## Required tasks
• 1. Translate this sentence from the forum post about the Joyita into Spanish: "I first read about the Joyita in 1975 in the Readers' Digest publication Strange Stories, Amazing Facts."
• 2. According to the forum post about the Joyita, on what date was the ship found drifting?

Interesting. Never heard of her before. Had to go look her up. Sounds like pirates to me. But I guess still a mystery.
 
Arun Vajpey

Arun Vajpey

Member
Interesting. Never heard of her before. Had to go look her up. Sounds like pirates to me. But I guess still a mystery.
I first read about the Joyita in 1975 in the Readers' Digest publication Strange Stories, Amazing Facts. That book got me interested in several historical mysteries that I still look-up. I already knew about a few like the Oak Island Mystery, Mallory & Irvine's 1924 Everest attempt, Mary Celeste etc but the book inspired me into others like MV Joyita, Kaspar Hauser, the 1889 Paris Exposition disappearance, Paula Welden & the Long Trail etc.

Incidentally, or rather coincidentally, after its "disappearance" for over a month, the Joyita was found drifting on 10th November 1955, the day I was born.

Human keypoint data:
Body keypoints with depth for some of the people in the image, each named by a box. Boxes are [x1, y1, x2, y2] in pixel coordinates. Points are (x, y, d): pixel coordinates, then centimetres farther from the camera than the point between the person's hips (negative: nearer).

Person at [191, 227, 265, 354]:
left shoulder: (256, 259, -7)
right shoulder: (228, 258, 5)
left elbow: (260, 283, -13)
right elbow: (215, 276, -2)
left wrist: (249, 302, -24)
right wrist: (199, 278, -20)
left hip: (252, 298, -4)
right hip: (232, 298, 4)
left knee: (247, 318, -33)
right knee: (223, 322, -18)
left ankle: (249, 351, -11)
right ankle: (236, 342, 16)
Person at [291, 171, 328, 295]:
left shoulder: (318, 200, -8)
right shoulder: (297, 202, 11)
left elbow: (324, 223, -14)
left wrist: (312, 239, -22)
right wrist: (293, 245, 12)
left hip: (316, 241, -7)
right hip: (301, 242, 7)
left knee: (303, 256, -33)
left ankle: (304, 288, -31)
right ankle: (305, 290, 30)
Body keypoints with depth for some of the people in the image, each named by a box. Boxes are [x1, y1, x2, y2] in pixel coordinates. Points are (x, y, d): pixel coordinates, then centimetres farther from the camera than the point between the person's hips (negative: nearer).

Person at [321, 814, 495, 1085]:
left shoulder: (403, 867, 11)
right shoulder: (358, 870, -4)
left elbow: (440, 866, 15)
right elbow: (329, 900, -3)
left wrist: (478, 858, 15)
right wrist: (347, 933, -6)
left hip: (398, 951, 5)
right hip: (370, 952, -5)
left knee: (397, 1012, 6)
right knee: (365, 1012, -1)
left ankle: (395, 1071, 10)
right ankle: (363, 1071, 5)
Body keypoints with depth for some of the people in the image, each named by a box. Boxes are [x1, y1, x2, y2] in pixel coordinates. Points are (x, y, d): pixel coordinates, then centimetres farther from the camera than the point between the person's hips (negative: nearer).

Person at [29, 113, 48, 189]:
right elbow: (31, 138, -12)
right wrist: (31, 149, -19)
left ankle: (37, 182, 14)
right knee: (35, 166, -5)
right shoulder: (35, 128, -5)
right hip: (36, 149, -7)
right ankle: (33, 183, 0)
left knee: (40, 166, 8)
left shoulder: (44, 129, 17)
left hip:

## Results
• 1. Leí por primera vez sobre el Joyita en 1975 en la publicación de Readers' Digest Strange Stories, Amazing Facts.

• 2. 10th November 1955